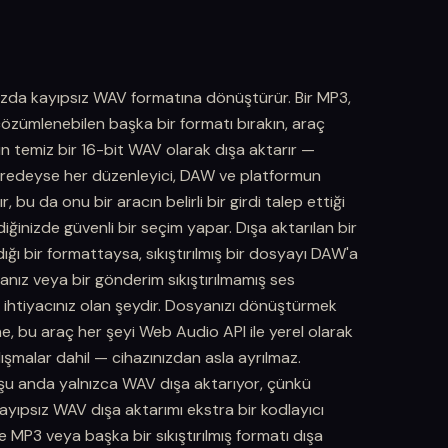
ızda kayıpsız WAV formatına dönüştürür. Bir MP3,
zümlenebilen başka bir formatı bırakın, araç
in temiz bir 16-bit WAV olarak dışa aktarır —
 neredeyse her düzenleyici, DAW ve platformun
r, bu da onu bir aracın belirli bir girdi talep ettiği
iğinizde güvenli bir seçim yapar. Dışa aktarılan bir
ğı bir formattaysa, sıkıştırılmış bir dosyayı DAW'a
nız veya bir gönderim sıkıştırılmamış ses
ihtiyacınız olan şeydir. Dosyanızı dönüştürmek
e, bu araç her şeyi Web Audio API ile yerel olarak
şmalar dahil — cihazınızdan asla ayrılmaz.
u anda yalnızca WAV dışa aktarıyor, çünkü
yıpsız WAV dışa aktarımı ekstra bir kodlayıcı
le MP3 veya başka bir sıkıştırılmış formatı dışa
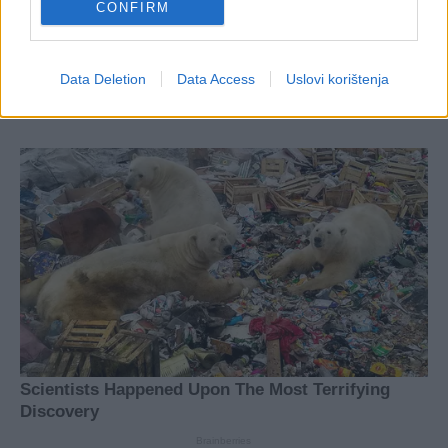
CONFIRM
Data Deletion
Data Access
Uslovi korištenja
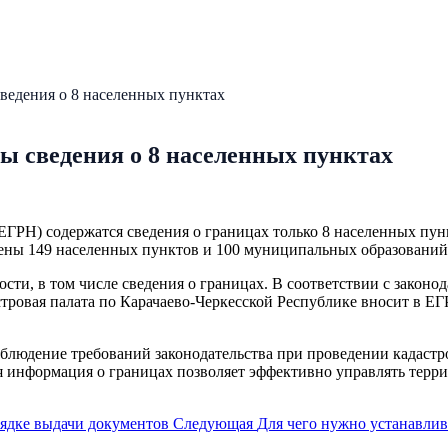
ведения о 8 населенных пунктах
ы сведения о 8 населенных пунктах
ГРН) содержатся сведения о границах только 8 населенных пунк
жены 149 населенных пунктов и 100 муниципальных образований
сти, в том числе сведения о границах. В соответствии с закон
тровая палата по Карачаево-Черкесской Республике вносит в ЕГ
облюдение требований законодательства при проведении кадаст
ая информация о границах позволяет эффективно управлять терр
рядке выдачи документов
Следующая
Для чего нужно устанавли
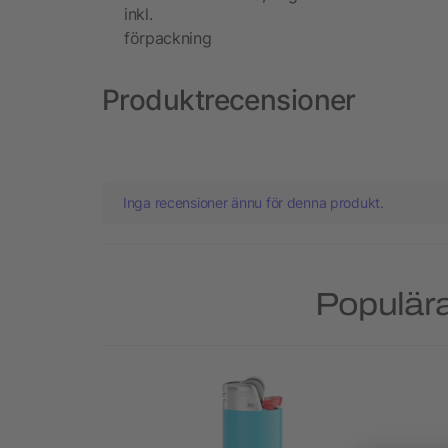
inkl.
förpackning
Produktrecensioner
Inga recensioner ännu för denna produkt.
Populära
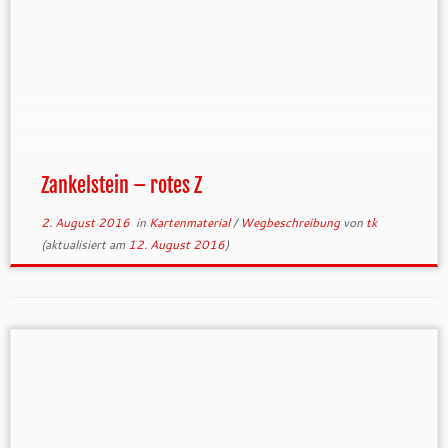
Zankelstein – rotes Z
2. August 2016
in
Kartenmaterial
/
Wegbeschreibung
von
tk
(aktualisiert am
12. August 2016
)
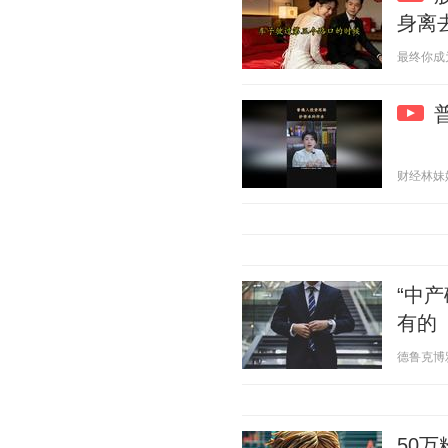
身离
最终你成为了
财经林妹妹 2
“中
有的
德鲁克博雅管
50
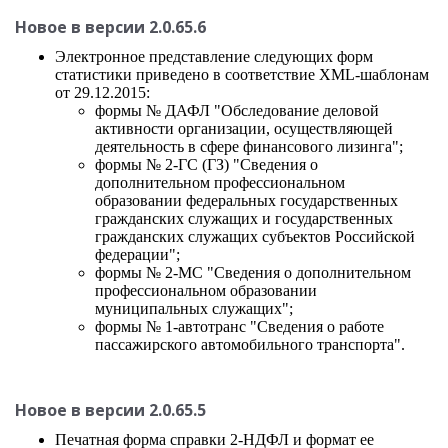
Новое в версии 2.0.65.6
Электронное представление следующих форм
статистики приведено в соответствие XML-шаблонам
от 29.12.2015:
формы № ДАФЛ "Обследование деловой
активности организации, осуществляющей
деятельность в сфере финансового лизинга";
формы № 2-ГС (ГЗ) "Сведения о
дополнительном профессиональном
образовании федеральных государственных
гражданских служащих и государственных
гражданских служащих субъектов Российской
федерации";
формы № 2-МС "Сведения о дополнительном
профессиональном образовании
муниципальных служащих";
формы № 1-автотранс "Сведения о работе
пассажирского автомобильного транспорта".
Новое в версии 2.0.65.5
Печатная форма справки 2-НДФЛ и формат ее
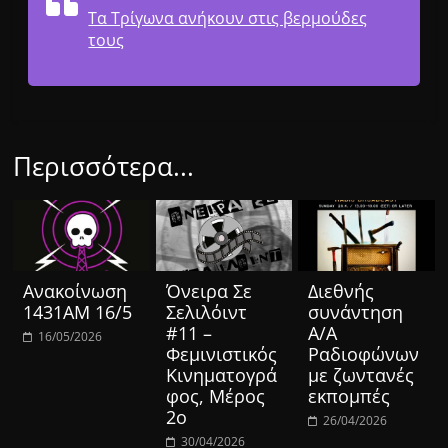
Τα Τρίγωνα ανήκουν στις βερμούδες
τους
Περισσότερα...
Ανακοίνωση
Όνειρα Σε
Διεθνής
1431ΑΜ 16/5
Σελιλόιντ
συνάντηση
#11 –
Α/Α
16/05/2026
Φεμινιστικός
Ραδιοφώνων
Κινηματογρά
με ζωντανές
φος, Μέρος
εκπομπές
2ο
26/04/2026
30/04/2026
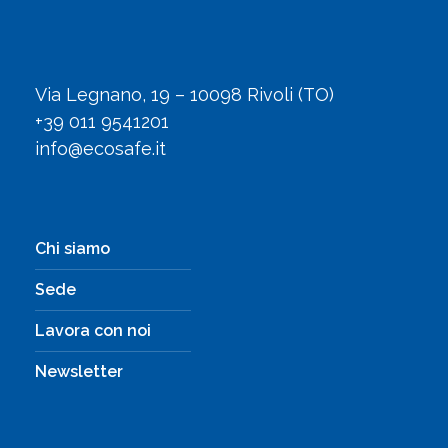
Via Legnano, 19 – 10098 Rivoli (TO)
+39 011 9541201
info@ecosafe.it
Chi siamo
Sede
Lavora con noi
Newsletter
• • •
◆ **Assignment**
Which lines above contain the string "населенных"? Pull each one out in full, counting only matches with the same uppercase and lowercase letters.

◆ **Exercise answer**
ведения о 8 населенных пунктах
ы сведения о 8 населенных пунктах
ГРН) содержатся сведения о границах только 8 населенных пунк
жены 149 населенных пунктов и 100 муниципальных образований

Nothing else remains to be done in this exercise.